## TASK TO CARRY OUT
Reproduce the text of every record below line for line, leaving out the pictures.

## Stored data entries
>>>>

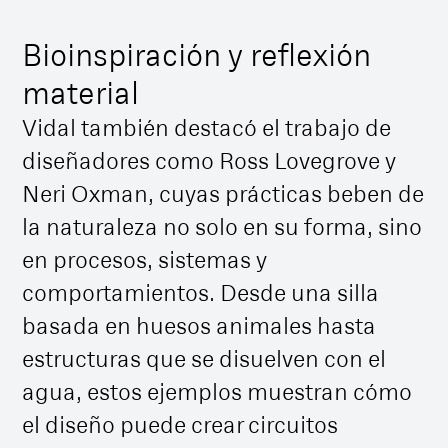
Bioinspiración y reflexión
material
Vidal también destacó el trabajo de
diseñadores como Ross Lovegrove y
Neri Oxman, cuyas prácticas beben de
la naturaleza no solo en su forma, sino
en procesos, sistemas y
comportamientos. Desde una silla
basada en huesos animales hasta
estructuras que se disuelven con el
agua, estos ejemplos muestran cómo
el diseño puede crear circuitos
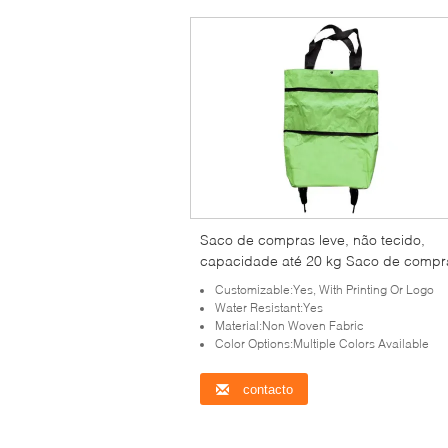
Saco de compras leve, não tecido,
capacidade até 20 kg Saco de compr
durável, reutilizável, adequado para
Customizable:Yes, With Printing Or Logo
comércio e eventos
Water Resistant:Yes
Material:Non Woven Fabric
Color Options:Multiple Colors Available
contacto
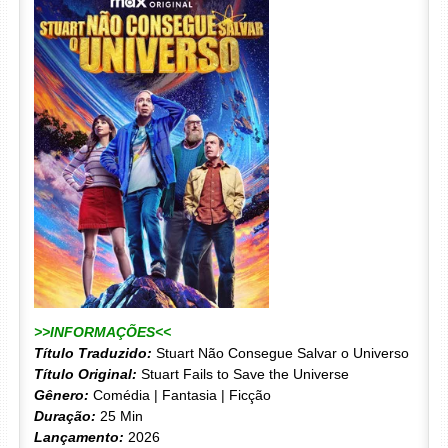
>>INFORMAÇÕES<<
Título Traduzido:
Stuart Não Consegue Salvar o Universo
Título Original:
Stuart Fails to Save the Universe
Gênero:
Comédia | Fantasia | Ficção
Duração:
25 Min
Lançamento:
2026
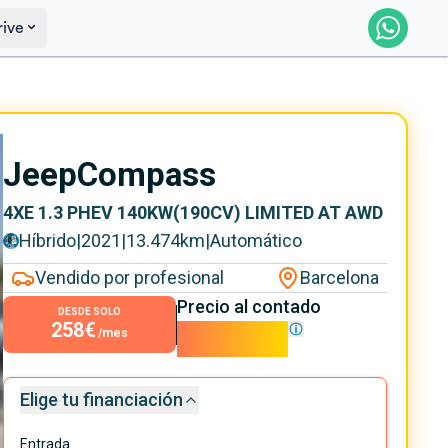
rive
Reservar
Saber más
Jeep
Compass
4XE 1.3 PHEV 140KW(190CV) LIMITED AT AWD
Híbrido
|
2021
|
13.474
km
|
Automático
Vendido por profesional
Barcelona
Precio al contado
DESDE SOLO
258€
23.400€
/mes
Elige tu financiación
Entrada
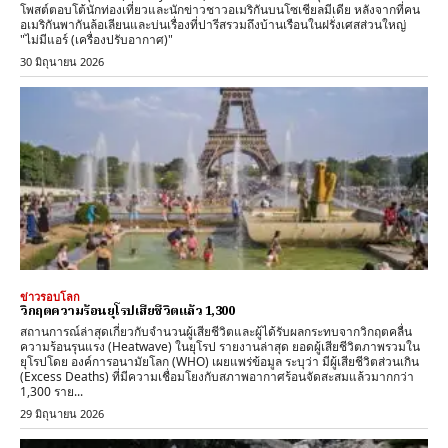
โพสต์ตอบโต้นักท่องเที่ยวและนักข่าวชาวอเมริกันบนโซเชียลมีเดีย หลังจากที่คน
อเมริกันพากันล้อเลียนและบ่นเรื่องที่ปารีสรวมถึงบ้านเรือนในฝรั่งเศสส่วนใหญ่
"ไม่มีแอร์ (เครื่องปรับอากาศ)"
30 มิถุนายน 2026
ข่าวรอบโลก
วิกฤตความร้อนยุโรปเสียชีวิตแล้ว 1,300
สถานการณ์ล่าสุดเกี่ยวกับจำนวนผู้เสียชีวิตและผู้ได้รับผลกระทบจากวิกฤตคลื่น
ความร้อนรุนแรง (Heatwave) ในยุโรป รายงานล่าสุด ​ยอดผู้เสียชีวิตภาพรวมใน
ยุโรปโดย ​องค์การอนามัยโลก (WHO) เผยแพร่ข้อมูล ระบุว่า มีผู้เสียชีวิตส่วนเกิน
(Excess Deaths) ที่มีความเชื่อมโยงกับสภาพอากาศร้อนจัดสะสมแล้วมากกว่า
1,300 ราย...
29 มิถุนายน 2026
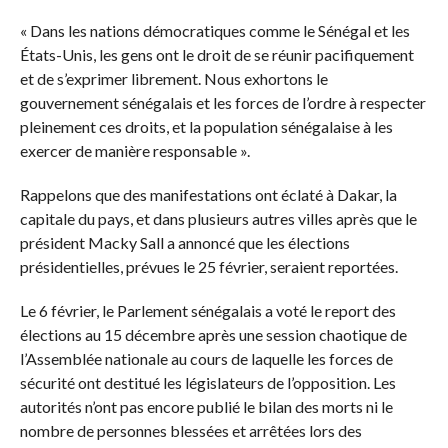
« Dans les nations démocratiques comme le Sénégal et les
États-Unis, les gens ont le droit de se réunir pacifiquement
et de s’exprimer librement. Nous exhortons le
gouvernement sénégalais et les forces de l’ordre à respecter
pleinement ces droits, et la population sénégalaise à les
exercer de manière responsable ».
Rappelons que des manifestations ont éclaté à Dakar, la
capitale du pays, et dans plusieurs autres villes après que le
président Macky Sall a annoncé que les élections
présidentielles, prévues le 25 février, seraient reportées.
Le 6 février, le Parlement sénégalais a voté le report des
élections au 15 décembre après une session chaotique de
l’Assemblée nationale au cours de laquelle les forces de
sécurité ont destitué les législateurs de l’opposition. Les
autorités n’ont pas encore publié le bilan des morts ni le
nombre de personnes blessées et arrêtées lors des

<<<<

## TASK RESULT
Bioinspiración y reflexión
material
Vidal también destacó el trabajo de
diseñadores como Ross Lovegrove y
Neri Oxman, cuyas prácticas beben de
la naturaleza no solo en su forma, sino
en procesos, sistemas y
comportamientos. Desde una silla
basada en huesos animales hasta
estructuras que se disuelven con el
agua, estos ejemplos muestran cómo
el diseño puede crear circuitos
Saco de compras leve, não tecido,
capacidade até 20 kg Saco de compr
durável, reutilizável, adequado para
Customizable:Yes, With Printing Or Logo
comércio e eventos
Water Resistant:Yes
Material:Non Woven Fabric
Color Options:Multiple Colors Available
contacto
>>INFORMAÇÕES<<
Título Traduzido:
Stuart Não Consegue Salvar o Universo
Título Original:
Stuart Fails to Save the Universe
Gênero:
Comédia | Fantasia | Ficção
Duração:
25 Min
Lançamento:
2026
rive
Reservar
Saber más
Jeep
Compass
4XE 1.3 PHEV 140KW(190CV) LIMITED AT AWD
Híbrido
|
2021
|
13.474
km
|
Automático
Vendido por profesional
Barcelona
Precio al contado
DESDE SOLO
258€
23.400€
/mes
Elige tu financiación
Entrada
โพสต์ตอบโต้นักท่องเที่ยวและนักข่าวชาวอเมริกันบนโซเชียลมีเดีย หลังจากที่คน
อเมริกันพากันล้อเลียนและบ่นเรื่องที่ปารีสรวมถึงบ้านเรือนในฝรั่งเศสส่วนใหญ่
"ไม่มีแอร์ (เครื่องปรับอากาศ)"
30 มิถุนายน 2026
ข่าวรอบโลก
วิกฤตความร้อนยุโรปเสียชีวิตแล้ว 1,300
สถานการณ์ล่าสุดเกี่ยวกับจำนวนผู้เสียชีวิตและผู้ได้รับผลกระทบจากวิกฤตคลื่น
ความร้อนรุนแรง (Heatwave) ในยุโรป รายงานล่าสุด ​ยอดผู้เสียชีวิตภาพรวมใน
ยุโรปโดย ​องค์การอนามัยโลก (WHO) เผยแพร่ข้อมูล ระบุว่า มีผู้เสียชีวิตส่วนเกิน
(Excess Deaths) ที่มีความเชื่อมโยงกับสภาพอากาศร้อนจัดสะสมแล้วมากกว่า
1,300 ราย...
29 มิถุนายน 2026
« Dans les nations démocratiques comme le Sénégal et les
États-Unis, les gens ont le droit de se réunir pacifiquement
et de s’exprimer librement. Nous exhortons le
gouvernement sénégalais et les forces de l’ordre à respecter
pleinement ces droits, et la population sénégalaise à les
exercer de manière responsable ».
Rappelons que des manifestations ont éclaté à Dakar, la
capitale du pays, et dans plusieurs autres villes après que le
président Macky Sall a annoncé que les élections
présidentielles, prévues le 25 février, seraient reportées.
Le 6 février, le Parlement sénégalais a voté le report des
élections au 15 décembre après une session chaotique de
l’Assemblée nationale au cours de laquelle les forces de
sécurité ont destitué les législateurs de l’opposition. Les
autorités n’ont pas encore publié le bilan des morts ni le
nombre de personnes blessées et arrêtées lors des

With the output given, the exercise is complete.